Now I know that those devoted to anti-gun mythology will still not be persuaded. After all, this is just the word of TPaine7. What of the guys who actually wrote the Fourteenth Amendment? Are they at least worthy of consideration?

Here is how the Fourteenth Amendment was introduced on the floor of the Senate:

“{The Fourteenth Amendment's} first clause, {which} I regard as very important . . . relates to the privileges and immunities of citizens of the United States . . . . To these privileges and immunities, whatever they may be—for they are not and cannot be fully defined in their entire extent and precise nature—to these should be added the personal rights guaranteed and secured by the first eight amendments of the Constitution; such as the freedom of speech and of the press; the right of people peaceably to assemble and petition the Government for a redress of grievances, a right appertaining to each and all of the people; the right to keep and bear arms. . . .

…{T}hese guarantees . . . stand simply as a bill of rights in the Constitution … {and} States are not restrained from violating the principles embraced in them …. The great object of the first section of this amendment is, therefore, to restrain the power of the States and compel them at all times to respect these great fundamental guarantees.”—Senator Jacob Howard introducing the Fourteenth Amendment to the Senate, quoted by Yale Professor Amar. Akhil Reed Amar, The Bill of Rights, Creation and Reconstruction (Harrisonburg, VA: R.R. Donnelley & Sons Company, 1998), 185-6 (emphases supplied).


According to the authors of the Fourteenth Amendment, the "great object" of Section 1 (backed up by section 5) was to force the States to respect the "personal rights" protected by the first eight Amendments, explicitly including the right protected by the Second Amendment--the right to keep and bear arms. How's that for a "creative legal theory"?

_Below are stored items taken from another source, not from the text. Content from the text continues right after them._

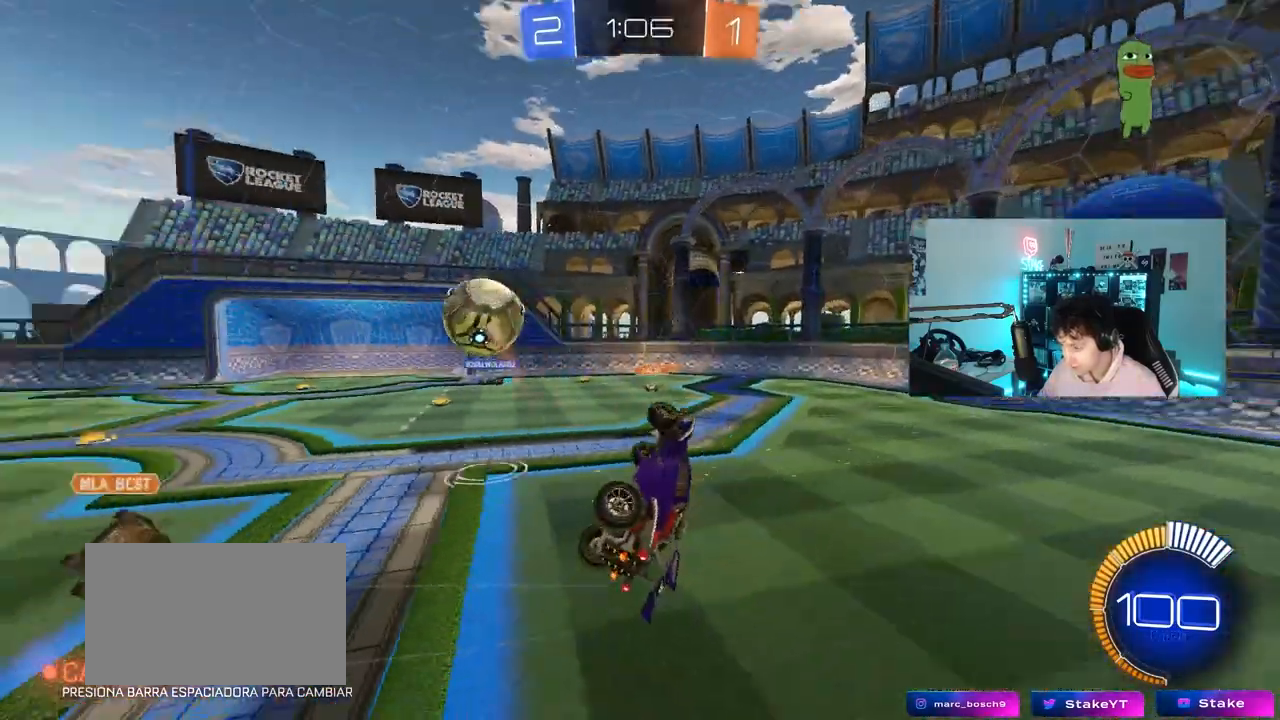
{"keys": [], "mouse": [], "mouse_move": "still", "events": [[250, "d", "up"], [250, "shift", "up"], [300, "w", "down"], [333, "a", "down"], [483, "a", "up"], [483, "w", "up"]]}
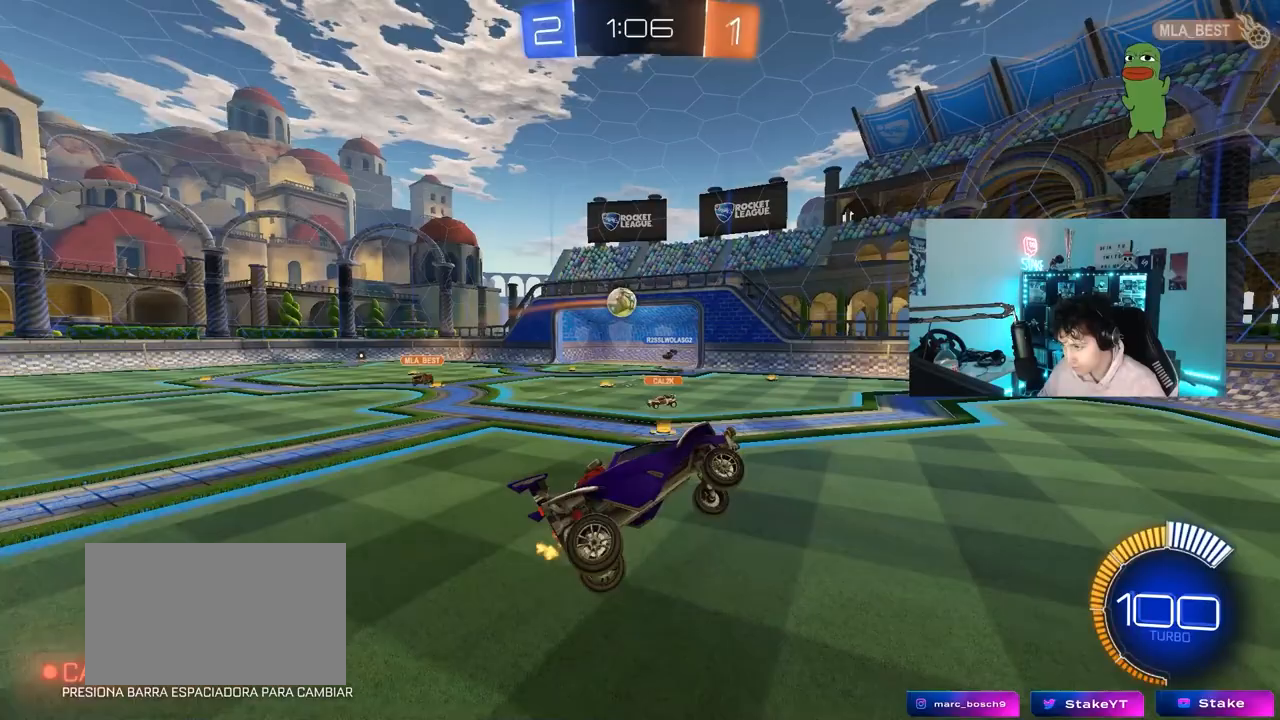
{"keys": ["a", "w"], "mouse": [], "mouse_move": "still", "events": [[217, "a", "down"], [217, "w", "down"], [300, "a", "up"], [300, "w", "up"], [500, "a", "down"], [500, "w", "down"]]}
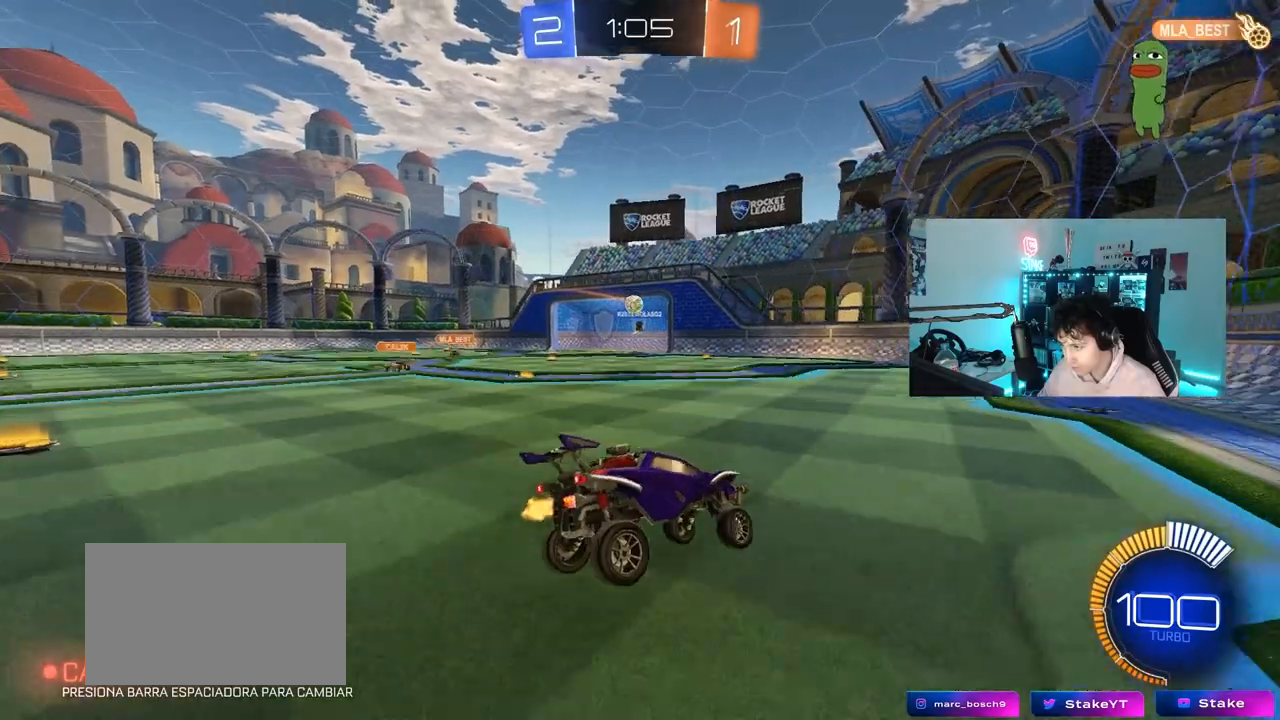
{"keys": ["a", "w"], "mouse": [], "mouse_move": "still", "events": [[283, "shift", "down"], [317, "shift", "up"]]}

If the right is a right of the states--the right to maintain armed militias--how can states possibly be forced to respect their own rights? That is a position that only gun control diehards could find tenable.

The fact that the Fourteenth Amendment was written to protect the individual right to keep and bear arms was no secret. The floor speech was published--either as a gloss or in its entirety--in the leading papers of the day. It was debated throughout the country. Both the Abolitionists and the racists agreed that the Amendment would have that effect. The evidence is overwhelming to any minimally open mind.

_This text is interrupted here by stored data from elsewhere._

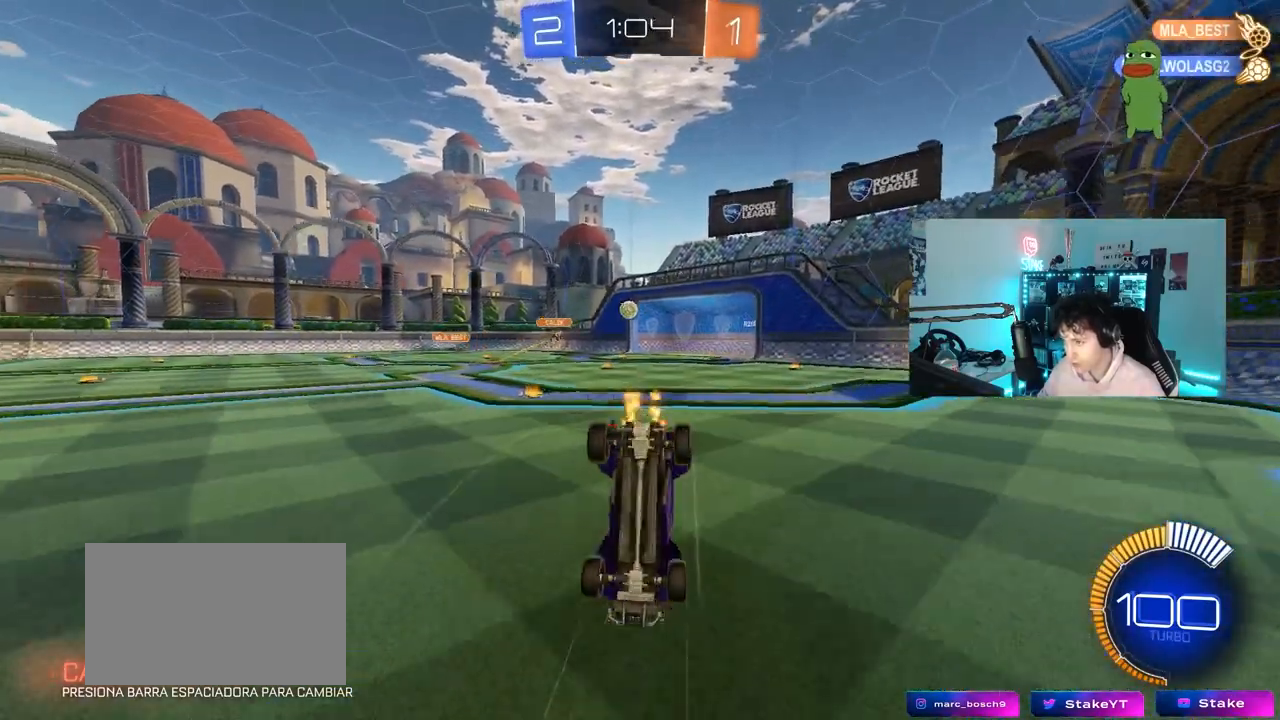
{"keys": [], "mouse": [], "mouse_move": "still", "events": [[467, "w", "up"]]}
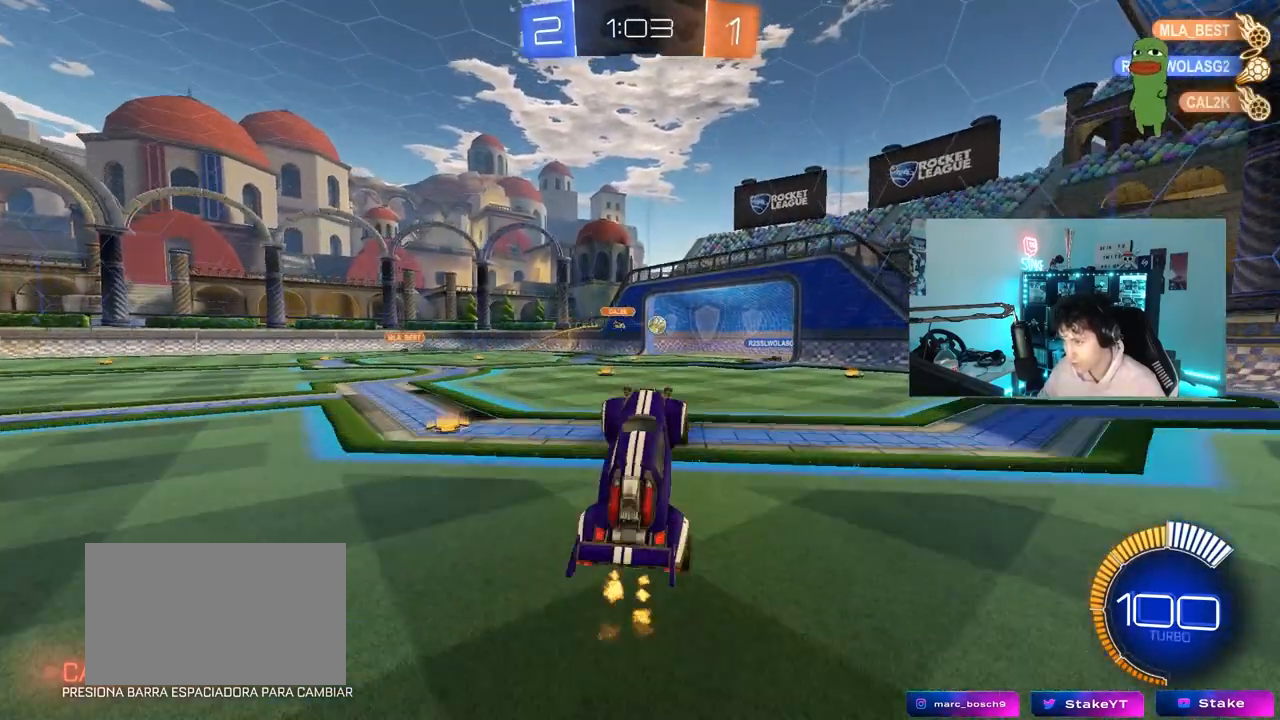
{"keys": [], "mouse": [], "mouse_move": "still", "events": []}
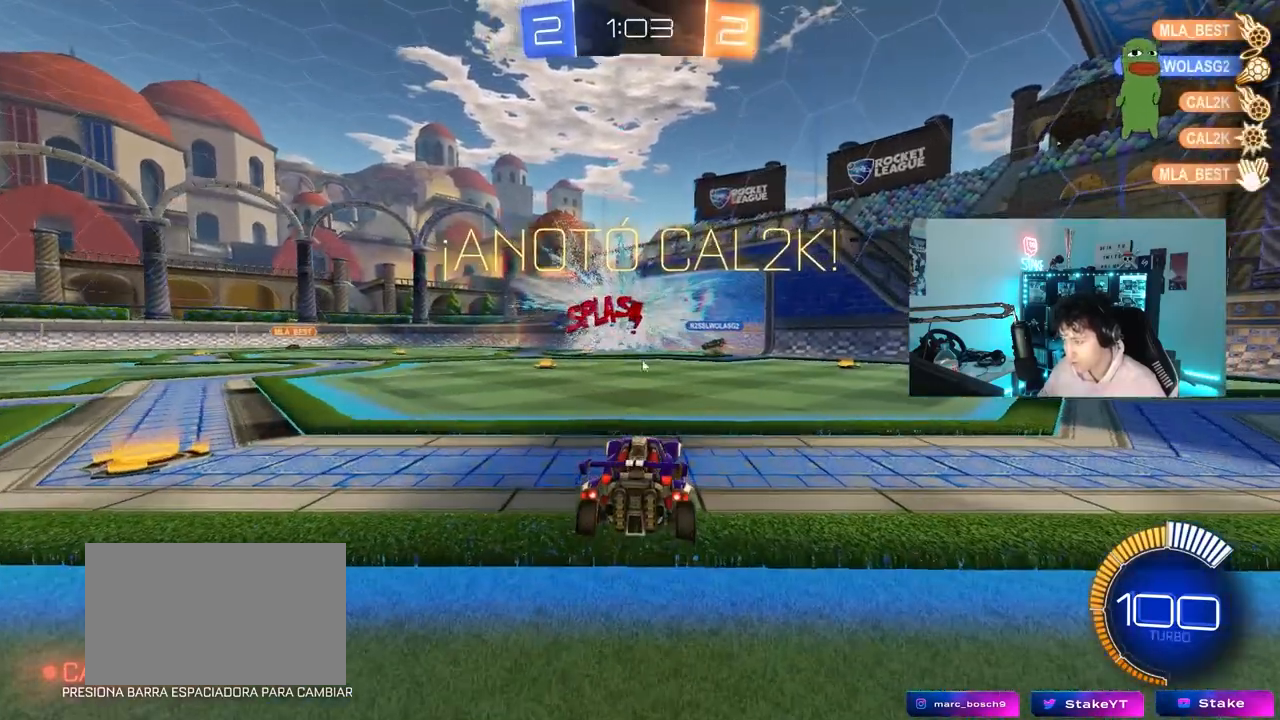
{"keys": [], "mouse": [], "mouse_move": "up", "events": []}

Knowing full well what they were doing, the United States of America ratified the Fourteenth Amendment. That is, they enshrined in the Constitution their understanding that the Second Amendment protects an individual right to keep and bear arms--a right that far from protecting a right of states to have armed militias actually protects a personal, individual right that is enforceable against the states. AGAINST THE STATES.

It is true that Heller did not address the Fourteenth Amendment, and so the minority was able to sidestep this history. That is a technicality, based on a legal stratagem by the party bringing the case against DC. It does not affect my argument in the slightest. I still maintain that the Fourteenth Amendment and the Framers of the Fourteenth Amendment are both greater authorities on the meaning of the Second Amendment than the Heller minority.

Alan Dershowitz was right:

"Foolish liberals who are trying to read the Second Amendment out of the Constitution by claiming it's not an individual right or that it's too much of a public safety hazard don't see the danger in the big picture. They're courting disaster by encouraging others to use the same means to eliminate portions of the Constitution they don't like."

http://en.wikipedia.org/wiki/Alan_Dershowitz#cite_ref-52

While some are merely ignorant, many know better or have had a chance to learn, and have stubbornly clung to their mythology. These are worse than foolish; they are dishonest. They are fully deserving of the contempt in which they are held--to a greater and greater extent--by the American people.